It may be a cliché to say that water knows no boundaries, but for Elizabeth Koch-Ya’ari, navigating the stream of ecology and peace making is bringing together Israeli, Palestinian and Jordanian environmentalists – people of different faiths from neighbouring communities – to mobilize and build friendships around their common source of life.
As a project coordinator with EcoPeace Middle East, Koch-Ya’ari leads a campaign to rehabilitate the Jordan River. Once a vital source of clean water throughout the Holy Land, the river has been sullied by untreated sewage and drought during the past 50 years.
“We come together and we use environment as a platform for peace-building,” Koch-Ya’ari told Episcopal News Service following a presentation in Tel Aviv in January, when she met with a United States interfaith delegation that visited the region on pilgrimage.

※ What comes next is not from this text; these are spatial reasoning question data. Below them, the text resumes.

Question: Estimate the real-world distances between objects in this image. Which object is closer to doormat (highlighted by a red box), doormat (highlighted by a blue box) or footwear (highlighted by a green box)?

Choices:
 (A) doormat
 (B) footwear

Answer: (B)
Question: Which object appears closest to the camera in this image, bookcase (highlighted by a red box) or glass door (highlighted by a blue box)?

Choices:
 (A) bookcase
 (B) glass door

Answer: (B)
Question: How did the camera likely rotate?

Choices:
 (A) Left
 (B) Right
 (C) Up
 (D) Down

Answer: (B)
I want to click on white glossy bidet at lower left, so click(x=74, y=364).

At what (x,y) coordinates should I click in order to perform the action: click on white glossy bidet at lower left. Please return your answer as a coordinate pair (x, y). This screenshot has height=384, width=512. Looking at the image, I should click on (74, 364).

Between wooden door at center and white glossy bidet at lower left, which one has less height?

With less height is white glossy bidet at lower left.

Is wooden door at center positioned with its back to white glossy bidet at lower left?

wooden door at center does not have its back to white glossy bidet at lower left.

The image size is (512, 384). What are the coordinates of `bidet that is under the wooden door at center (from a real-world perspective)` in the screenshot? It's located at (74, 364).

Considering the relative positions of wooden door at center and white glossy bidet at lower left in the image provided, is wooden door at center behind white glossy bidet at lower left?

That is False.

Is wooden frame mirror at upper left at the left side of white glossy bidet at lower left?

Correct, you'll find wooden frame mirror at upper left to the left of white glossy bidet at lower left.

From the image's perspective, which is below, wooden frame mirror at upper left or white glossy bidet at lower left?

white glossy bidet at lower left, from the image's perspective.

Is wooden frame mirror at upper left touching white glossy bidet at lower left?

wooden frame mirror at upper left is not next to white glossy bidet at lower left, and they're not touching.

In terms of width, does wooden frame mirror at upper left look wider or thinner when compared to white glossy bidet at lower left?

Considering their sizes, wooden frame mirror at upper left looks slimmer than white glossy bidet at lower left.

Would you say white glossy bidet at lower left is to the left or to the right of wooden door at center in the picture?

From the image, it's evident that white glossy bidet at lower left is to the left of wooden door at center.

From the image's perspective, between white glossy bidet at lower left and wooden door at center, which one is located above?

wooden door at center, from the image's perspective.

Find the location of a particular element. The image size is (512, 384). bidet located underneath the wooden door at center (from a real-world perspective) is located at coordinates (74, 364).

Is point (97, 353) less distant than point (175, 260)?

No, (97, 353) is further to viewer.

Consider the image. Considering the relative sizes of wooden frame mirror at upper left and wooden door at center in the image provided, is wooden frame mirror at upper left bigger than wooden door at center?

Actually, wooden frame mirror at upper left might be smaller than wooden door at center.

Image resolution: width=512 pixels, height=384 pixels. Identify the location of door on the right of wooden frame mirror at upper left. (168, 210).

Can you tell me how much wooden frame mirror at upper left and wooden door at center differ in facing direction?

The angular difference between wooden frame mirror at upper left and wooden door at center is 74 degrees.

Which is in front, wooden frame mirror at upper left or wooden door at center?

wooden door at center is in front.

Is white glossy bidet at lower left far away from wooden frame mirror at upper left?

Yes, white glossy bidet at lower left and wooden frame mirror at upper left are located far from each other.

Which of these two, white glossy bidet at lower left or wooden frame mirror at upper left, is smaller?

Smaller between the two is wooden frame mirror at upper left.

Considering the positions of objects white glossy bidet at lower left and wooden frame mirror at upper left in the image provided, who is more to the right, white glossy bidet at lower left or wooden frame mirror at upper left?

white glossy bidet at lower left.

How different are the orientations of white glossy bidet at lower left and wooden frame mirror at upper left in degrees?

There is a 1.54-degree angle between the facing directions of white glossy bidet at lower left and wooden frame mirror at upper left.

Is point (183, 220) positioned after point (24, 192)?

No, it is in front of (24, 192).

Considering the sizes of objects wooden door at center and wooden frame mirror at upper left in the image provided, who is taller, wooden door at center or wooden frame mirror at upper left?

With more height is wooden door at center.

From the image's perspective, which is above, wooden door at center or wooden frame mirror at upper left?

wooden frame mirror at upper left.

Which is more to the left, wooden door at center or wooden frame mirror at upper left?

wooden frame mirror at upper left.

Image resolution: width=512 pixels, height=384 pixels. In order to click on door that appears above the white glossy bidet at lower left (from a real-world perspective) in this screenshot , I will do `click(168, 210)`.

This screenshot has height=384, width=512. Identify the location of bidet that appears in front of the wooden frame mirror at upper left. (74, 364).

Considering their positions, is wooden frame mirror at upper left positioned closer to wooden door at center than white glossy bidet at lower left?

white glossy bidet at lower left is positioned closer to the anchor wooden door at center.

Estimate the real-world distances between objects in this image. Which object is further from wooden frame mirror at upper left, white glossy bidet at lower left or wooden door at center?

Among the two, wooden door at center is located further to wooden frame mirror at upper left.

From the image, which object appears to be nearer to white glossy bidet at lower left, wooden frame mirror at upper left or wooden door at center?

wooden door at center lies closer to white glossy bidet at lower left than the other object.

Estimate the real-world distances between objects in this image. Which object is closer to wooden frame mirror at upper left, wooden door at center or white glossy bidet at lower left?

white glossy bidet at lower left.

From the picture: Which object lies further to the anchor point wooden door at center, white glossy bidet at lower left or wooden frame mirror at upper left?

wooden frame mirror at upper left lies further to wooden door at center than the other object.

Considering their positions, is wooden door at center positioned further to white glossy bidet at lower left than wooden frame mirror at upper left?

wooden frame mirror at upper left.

“It’s an amazing opportunity to enter into understanding these different communities that are bordering each other, that share the same water resources, that share the environment,” she said. “In this area of the world, water can bring us together, because water does not see all these walls and borders that we put between each other.”
The Jordan River has major significance in Judaism, Christianity and Islam as the site where the Israelites crossed into the Promised Land, where John the Baptist baptised Jesus, and where Prophet Mohammed foretold an event that happened years later.
EcoPeace has created a toolkit of resources for Jewish, Christian and Muslim communities, called Water and Ecology in the Jordan River, to encourage faith-based education and engagement around the issue of water.
“The reality is that many people who live along the Jordan River don’t experience its benefits. In many parts of its flow, it’s dirty, polluted, [and] it disappears in dry seasons of the year,” Episcopal Church Presiding Bishop Katharine Jefferts Schori, one of the pilgrimage co-leaders, told ENS while visiting the Yardenit Baptismal Site along the Jordan River in the Galilee region of northern Israel.
“The work of the EcoPeace institute is to gather people from both sides of the river, from different faith traditions in neighbouring communities, to advocate and work for improvement of the water situation, to understand each other’s needs, and they come to understand each other as friends in doing that work,” she said. “It’s true peace-building work.”
“Communities across this region share so much,” Koch-Ya’ari said of the Holy Land. “Water is a basic part of life and to join together to rehabilitate shared water streams like the lower Jordan River, we gain a lot, not only for the environment but also to learn about each other, about our different faith communities and about how we can help each other [and] our shared ecosystems.”
Koch-Ya’ari is one of a number of leaders of grassroots initiatives in the Holy Land with whom the U.S. interfaith delegation met during its Jan. 18-27 pilgrimage. She and other grassroots leaders are certain that these sorts of initiatives will be the key to building the trust and breaking down the barriers that will ensure a lasting peace in the region long after the politicians broker any kind of deal.
Back in January, the interfaith group heard how Lior Frankiensztajn’s world changed a few years ago after he welcomed a Palestinian man into his home for two months. He got to learn many things about himself and his roots, but most importantly, he saw “how reality looks from a different perspective,” he told the interfaith pilgrims following lunch in a Tel Aviv restaurant. Unfortunately, “politicians manage the relationships, which limits the opportunity for progress. … There has to be a different approach to policymaking, to education.”